*** THE RECORDS ***

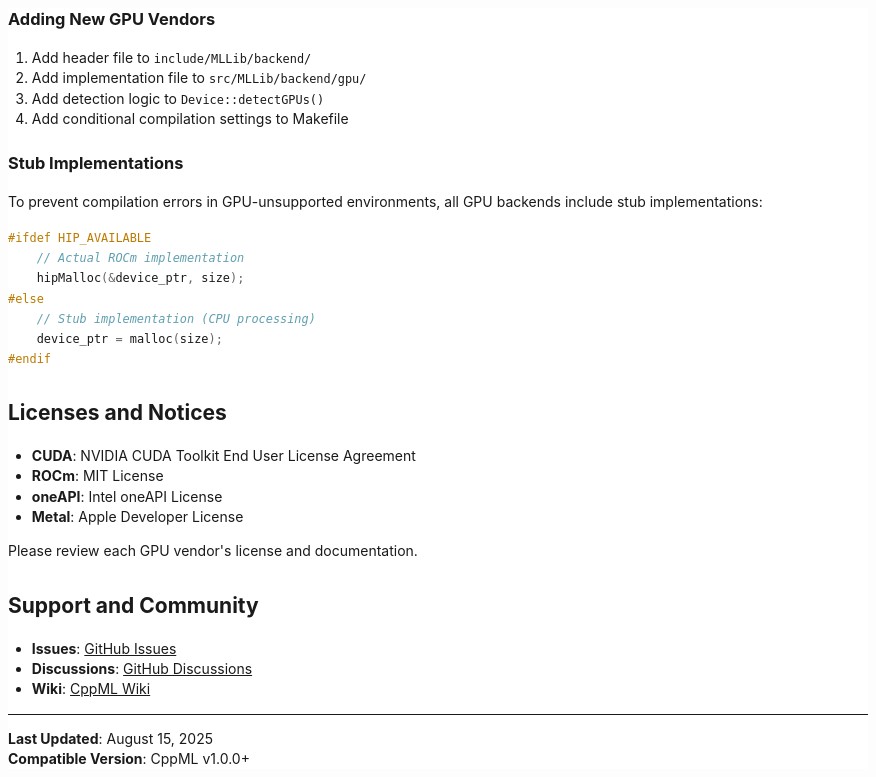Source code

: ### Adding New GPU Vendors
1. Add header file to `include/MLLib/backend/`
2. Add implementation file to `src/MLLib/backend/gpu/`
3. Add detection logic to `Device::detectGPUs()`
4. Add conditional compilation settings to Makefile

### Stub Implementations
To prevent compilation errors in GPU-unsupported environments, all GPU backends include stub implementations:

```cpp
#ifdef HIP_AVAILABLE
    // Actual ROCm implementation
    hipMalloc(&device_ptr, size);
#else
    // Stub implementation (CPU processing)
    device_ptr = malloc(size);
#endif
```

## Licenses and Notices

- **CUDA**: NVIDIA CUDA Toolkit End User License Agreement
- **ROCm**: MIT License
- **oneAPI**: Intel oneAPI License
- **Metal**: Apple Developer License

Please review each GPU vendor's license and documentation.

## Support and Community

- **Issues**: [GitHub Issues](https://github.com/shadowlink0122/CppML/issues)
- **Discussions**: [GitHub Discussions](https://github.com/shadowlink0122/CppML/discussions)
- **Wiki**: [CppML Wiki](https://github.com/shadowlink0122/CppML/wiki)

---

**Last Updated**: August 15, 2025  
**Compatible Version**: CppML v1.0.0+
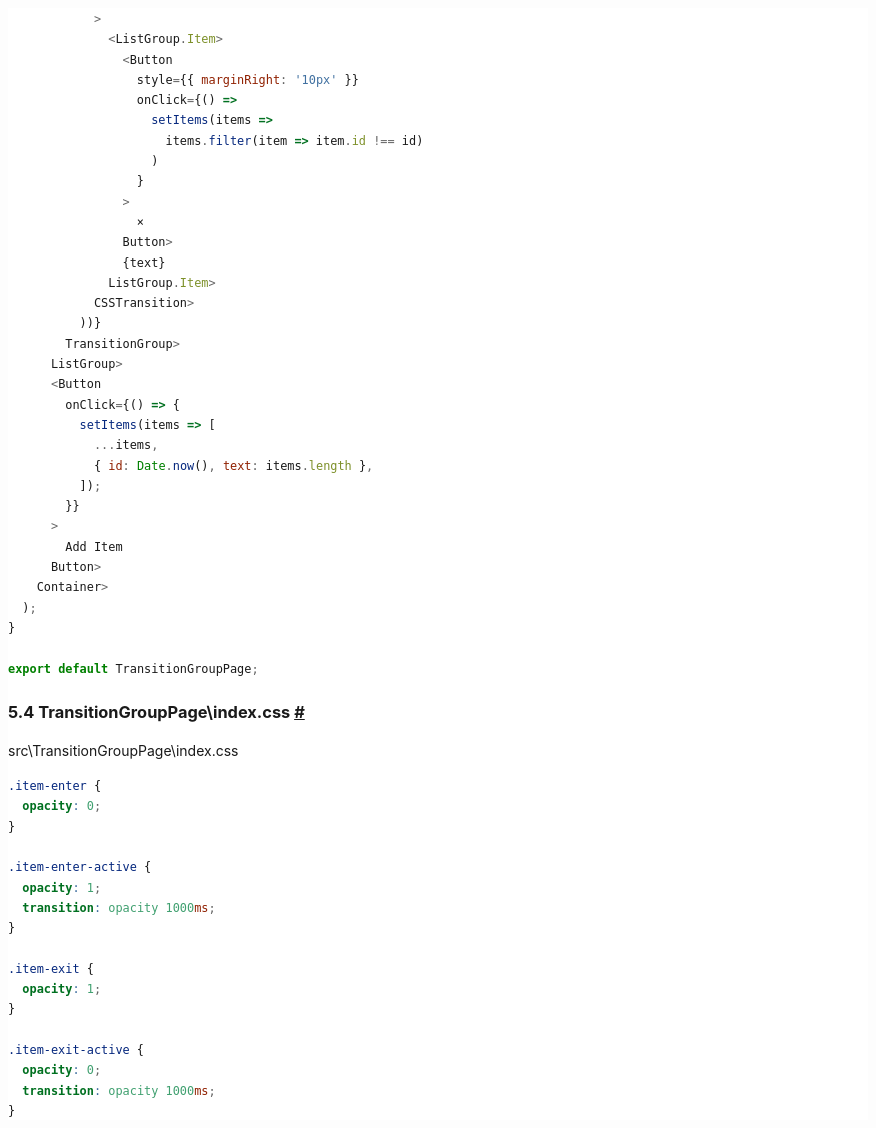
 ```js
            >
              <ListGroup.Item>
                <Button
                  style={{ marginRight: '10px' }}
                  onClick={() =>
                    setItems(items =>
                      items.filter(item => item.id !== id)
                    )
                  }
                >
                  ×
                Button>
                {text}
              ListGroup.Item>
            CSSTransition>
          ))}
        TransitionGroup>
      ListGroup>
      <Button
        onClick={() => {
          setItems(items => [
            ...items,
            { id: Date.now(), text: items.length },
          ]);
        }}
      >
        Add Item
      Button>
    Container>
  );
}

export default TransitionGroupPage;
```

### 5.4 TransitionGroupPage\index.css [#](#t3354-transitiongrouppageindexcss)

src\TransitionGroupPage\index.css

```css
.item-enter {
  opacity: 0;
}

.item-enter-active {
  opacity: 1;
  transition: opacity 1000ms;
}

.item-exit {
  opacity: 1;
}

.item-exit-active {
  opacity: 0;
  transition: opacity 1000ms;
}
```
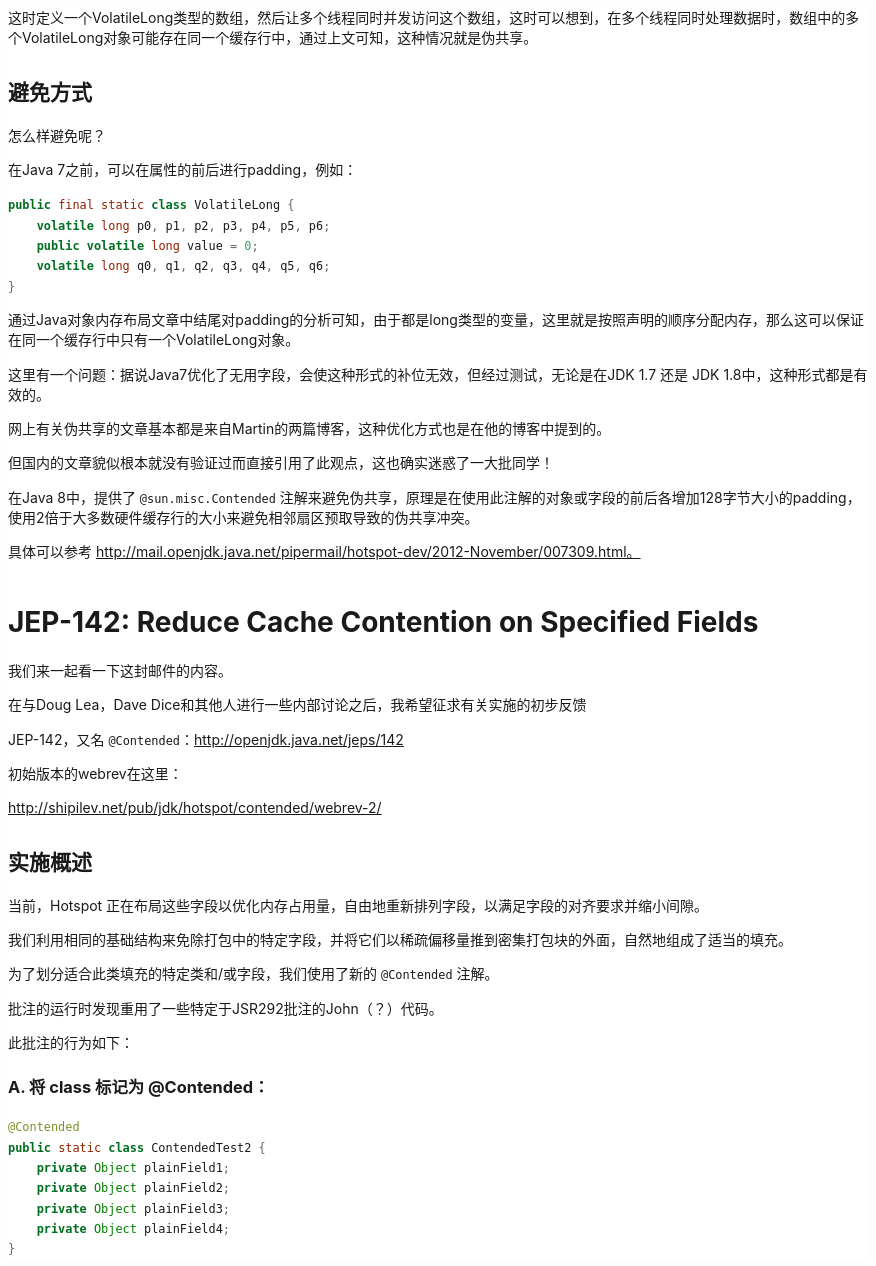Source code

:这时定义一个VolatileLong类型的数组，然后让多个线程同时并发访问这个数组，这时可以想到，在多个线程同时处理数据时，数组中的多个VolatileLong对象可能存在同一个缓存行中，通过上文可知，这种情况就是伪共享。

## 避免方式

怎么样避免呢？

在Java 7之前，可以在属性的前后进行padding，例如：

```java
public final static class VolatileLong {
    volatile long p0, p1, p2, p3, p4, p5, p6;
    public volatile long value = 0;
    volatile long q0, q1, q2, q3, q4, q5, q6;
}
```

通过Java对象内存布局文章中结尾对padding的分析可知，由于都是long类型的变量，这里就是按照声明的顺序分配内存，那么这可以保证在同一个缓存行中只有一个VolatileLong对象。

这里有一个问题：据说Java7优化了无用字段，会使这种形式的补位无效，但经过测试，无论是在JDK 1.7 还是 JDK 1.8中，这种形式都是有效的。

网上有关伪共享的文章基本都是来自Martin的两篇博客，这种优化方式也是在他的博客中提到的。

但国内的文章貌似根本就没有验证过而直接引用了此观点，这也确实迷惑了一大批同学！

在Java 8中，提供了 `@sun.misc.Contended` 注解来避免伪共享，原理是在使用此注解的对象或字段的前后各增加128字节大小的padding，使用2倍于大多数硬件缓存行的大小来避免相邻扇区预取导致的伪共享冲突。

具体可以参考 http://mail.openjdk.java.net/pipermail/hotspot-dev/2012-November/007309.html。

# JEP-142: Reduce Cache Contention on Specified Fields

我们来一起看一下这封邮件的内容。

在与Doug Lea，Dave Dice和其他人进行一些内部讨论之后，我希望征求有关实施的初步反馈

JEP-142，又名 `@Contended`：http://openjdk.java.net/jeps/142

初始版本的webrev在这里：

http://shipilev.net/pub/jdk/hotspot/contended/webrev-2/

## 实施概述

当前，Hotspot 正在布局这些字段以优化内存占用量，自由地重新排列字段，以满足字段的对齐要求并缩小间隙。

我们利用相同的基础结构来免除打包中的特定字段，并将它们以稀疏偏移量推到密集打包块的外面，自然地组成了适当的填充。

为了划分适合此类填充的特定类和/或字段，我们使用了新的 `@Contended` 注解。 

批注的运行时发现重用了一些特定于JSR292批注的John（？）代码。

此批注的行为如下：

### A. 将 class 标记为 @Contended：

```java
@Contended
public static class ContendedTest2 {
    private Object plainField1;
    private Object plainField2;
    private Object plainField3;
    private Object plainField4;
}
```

*** End of THE RECORDS ***

**TO DO**: In the records above, find the lines holding "index". Copy each one.

**WRITTEN ANSWER**:
### 5.4 TransitionGroupPage\index.css [#](#t3354-transitiongrouppageindexcss)
src\TransitionGroupPage\index.css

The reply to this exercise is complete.